En la conversación con Joao de Souza – Peixoto y Nashla Silva-Pró, socios y dueños de Proyecto Onze, hay una frase que desarma cualquier expectativa sobre arquitectura o interiorismo: las personas no recuerdan un espacio por cómo se ve, sino por cómo se sienten dentro de él. Lo dicen sin énfasis. Como si no fuera una tesis, sino una constatación. Y sin embargo, ahí comienza todo.

Cuando el diseño dejó de ser superficie
Onze no nació como un estudio obsesionado con la forma. Nació cuando entendieron que la estética, por sí sola, no explica por qué alguien decide quedarse más tiempo del previsto en una casa o por qué una rutina cambia después de una remodelación. El punto de quiebre no fue un premio ni una publicación: fue el agradecimiento inesperado de un cliente que habló de calma en lugar de materiales.
Hasta entonces, el discurso era el habitual: iluminación, composición, distribución. Luego apareció una evidencia más compleja. El espacio no era un contenedor sino un estado emocional.
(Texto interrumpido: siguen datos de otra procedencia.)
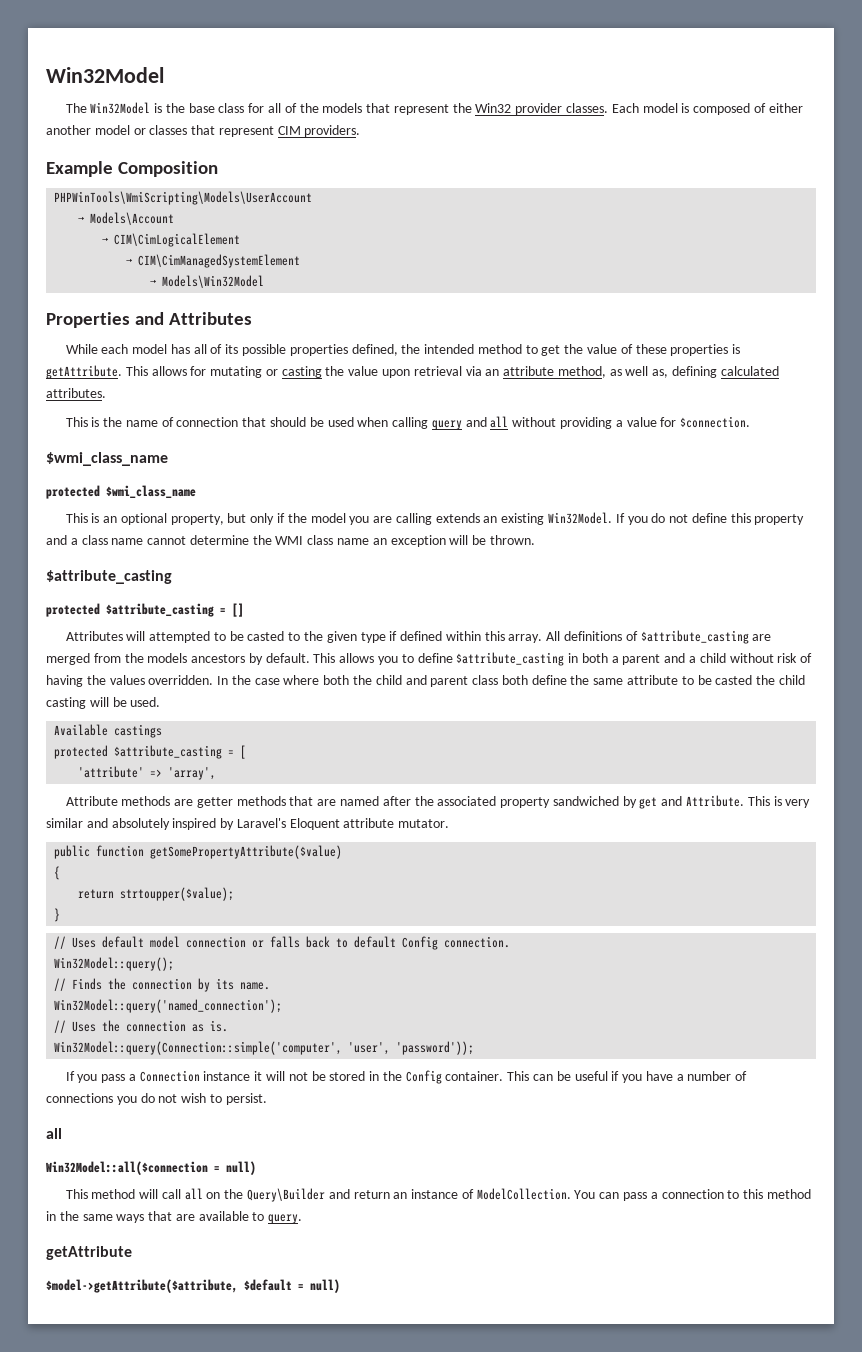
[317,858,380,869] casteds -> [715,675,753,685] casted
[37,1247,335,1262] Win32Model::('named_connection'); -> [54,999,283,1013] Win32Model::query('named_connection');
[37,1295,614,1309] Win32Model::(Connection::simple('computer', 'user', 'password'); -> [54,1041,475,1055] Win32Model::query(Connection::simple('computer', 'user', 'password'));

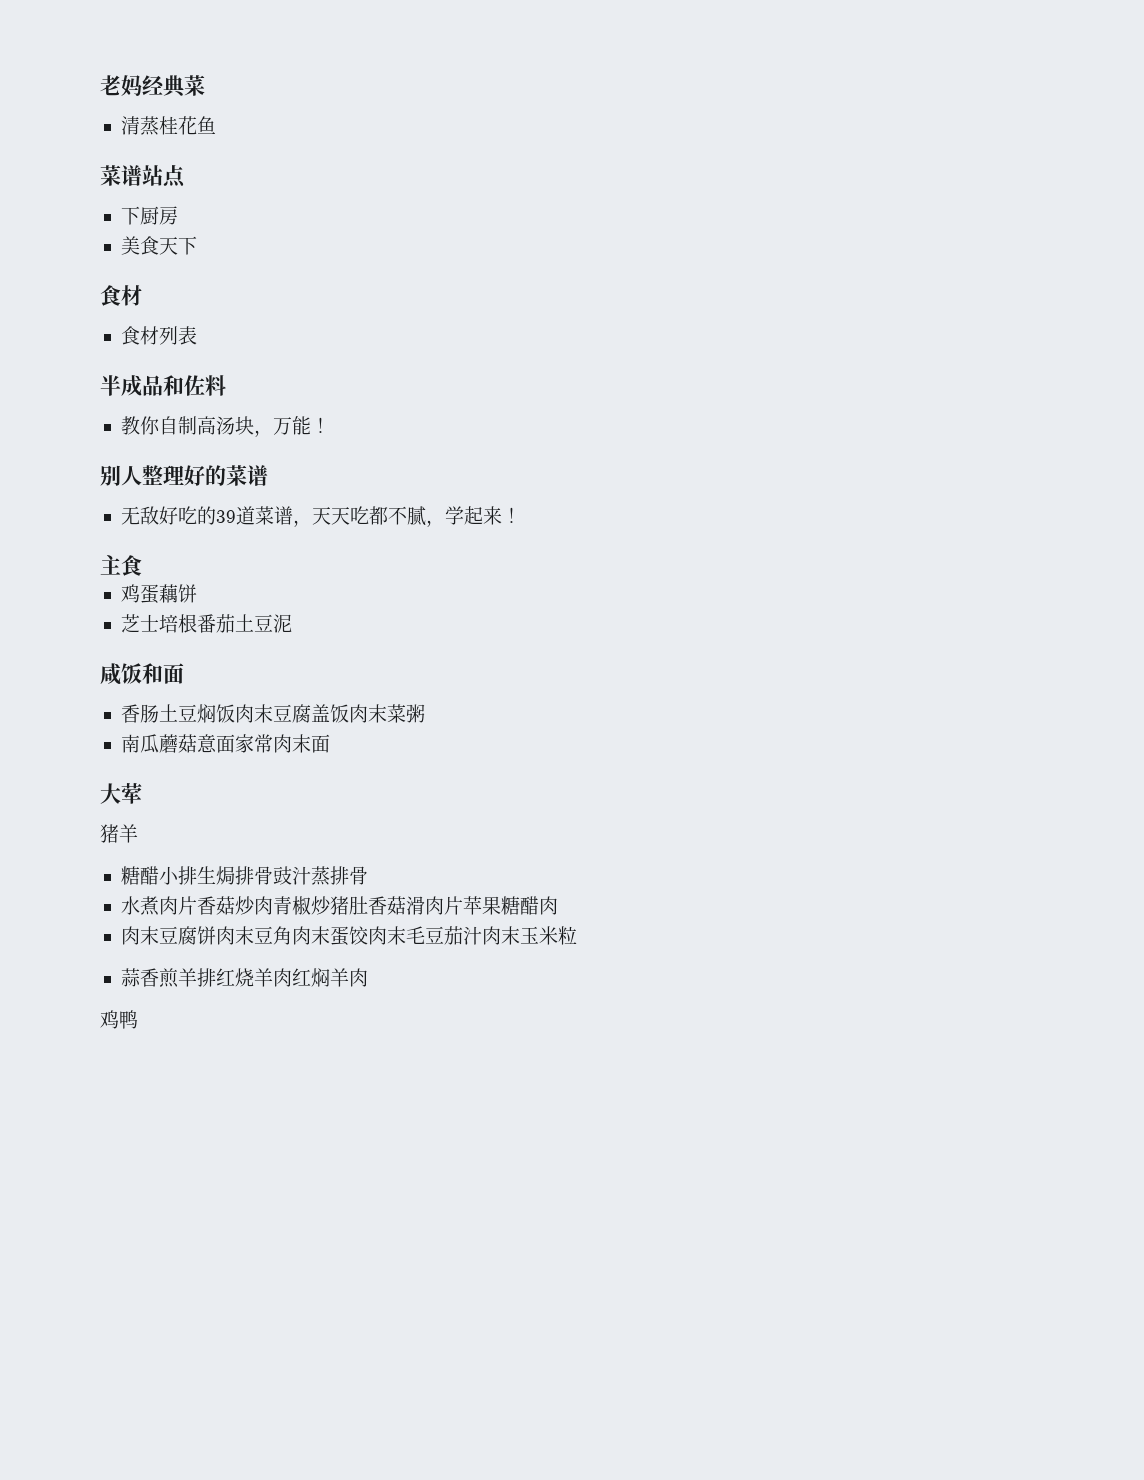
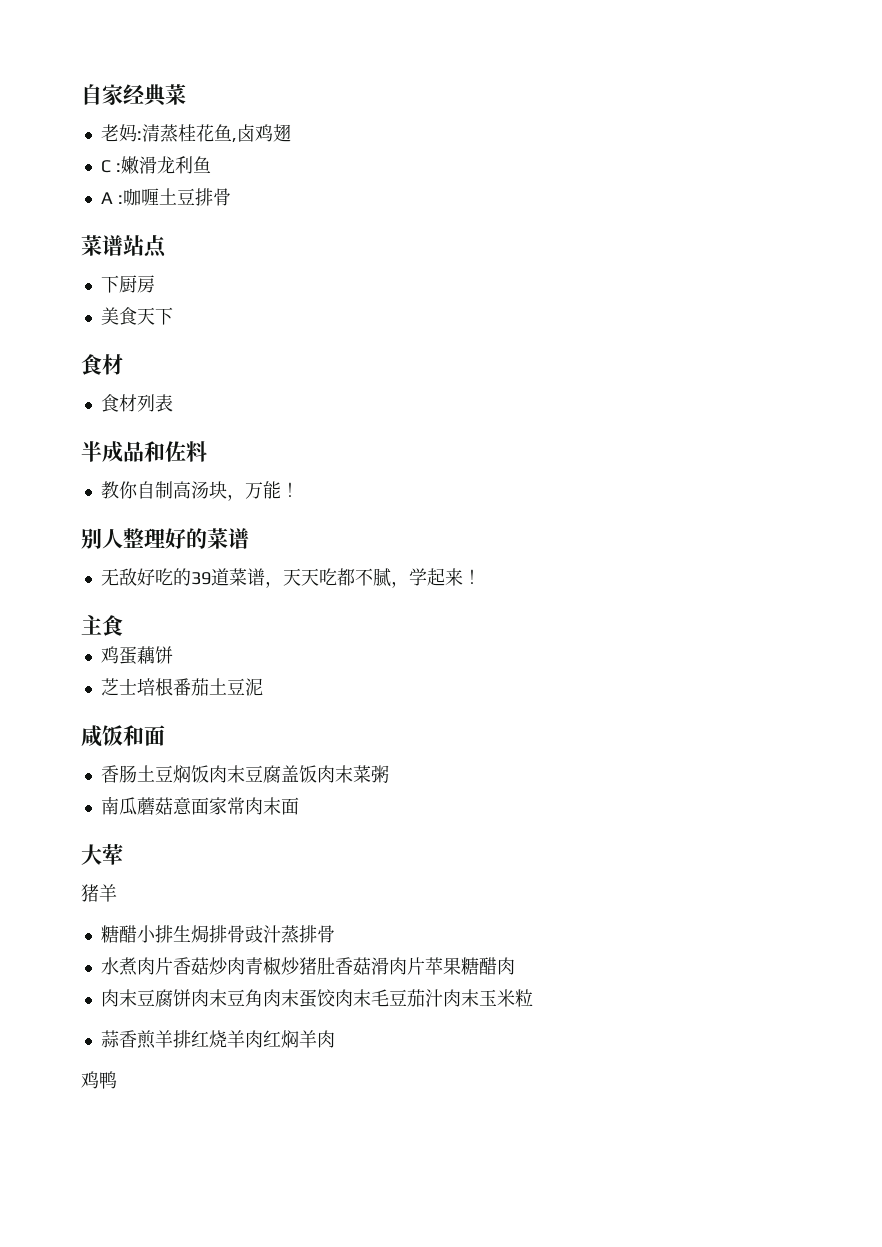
[100,75,142,96] 老妈 -> [81,84,123,105] 自家
(205, 85) none -> [100,124,142,142] 老妈:
(216, 125) none -> [231,124,291,143] [100,156,211,174] [100,188,231,206] ,卤鸡翅 // C :嫩滑龙利鱼 // A :咖喱土豆排骨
A partir de ahí, dejaron de pensar en interiores como un ejercicio de estilo y comenzaron a diseñar experiencias. “Feel the Space” no es un lema gráfico; es una toma de posición frente a la arquitectura contemporánea que prioriza la imagen sobre la vivencia.
El vacío como disciplina
Para Proyecto Onze, la funcionalidad es condición mínima, nunca suficiente. Una casa puede operar con precisión y, aun así, no sostener a quien la habita. Por eso el proyecto empieza antes del plano, en los ritmos cotidianos, en la energía particular de cada cliente. No buscan imponer un lenguaje reconocible; buscan revelar una identidad.
El vacío ocupa un lugar central en esa filosofía. No como ausencia, sino como territorio donde ocurre la vida. No diseñan cada centímetro. Dejan respirar al espacio. La luz natural, la acústica, las transiciones entre ambientes pesan tanto como el mobiliario. La forma organiza; la atmósfera conmueve. A veces el gesto más radical no es agregar, sino retirar. Simplificar. Permitir que el silencio arquitectónico aparezca y haga su trabajo.

Contra la tentación de la imagen
En un mercado que celebra lo fotogénico y lo replicable, Onze sostiene una ética incómoda: no diseñan para la fotografía. Diseñan para la vida diaria. Esa decisión los obliga a renunciar a soluciones que funcionarían en términos comerciales pero que traicionarían la experiencia real del usuario.
No repiten proyectos. No estandarizan fórmulas. La coherencia es el principio no negociable. Si una decisión estética compromete la comodidad, la iluminación natural o la sensación de calma, simplemente no entra en el plano. Prefieren materiales que envejezcan con dignidad y distribuciones que acompañen cambios de vida. Lo que buscan no es impacto inmediato, sino duración emocional.
Hay una escena que utilizan como medida interna del éxito: alguien entra, baja la voz sin darse cuenta, se sienta sin prisa, cambia su ritmo. En ese gesto involuntario, el espacio confirma que está funcionando.

Dentro de veinte años, dicen, no esperan reconocimiento. No buscan que alguien pregunte quién diseñó ese lugar. Les bastaría con que quien entre sienta calma y ganas de quedarse. Que el espacio reciba sin imponerse. Que acompañe celebraciones, conversaciones y silencios sin reclamar protagonismo.
Si la arquitectura es memoria materializada, Proyecto Onze apuesta por recuerdos habitables. No diseñan espacios. Diseñan la relación entre las personas y su vida cotidiana. Y en esa relación —invisible, persistente— se juega la verdadera permanencia.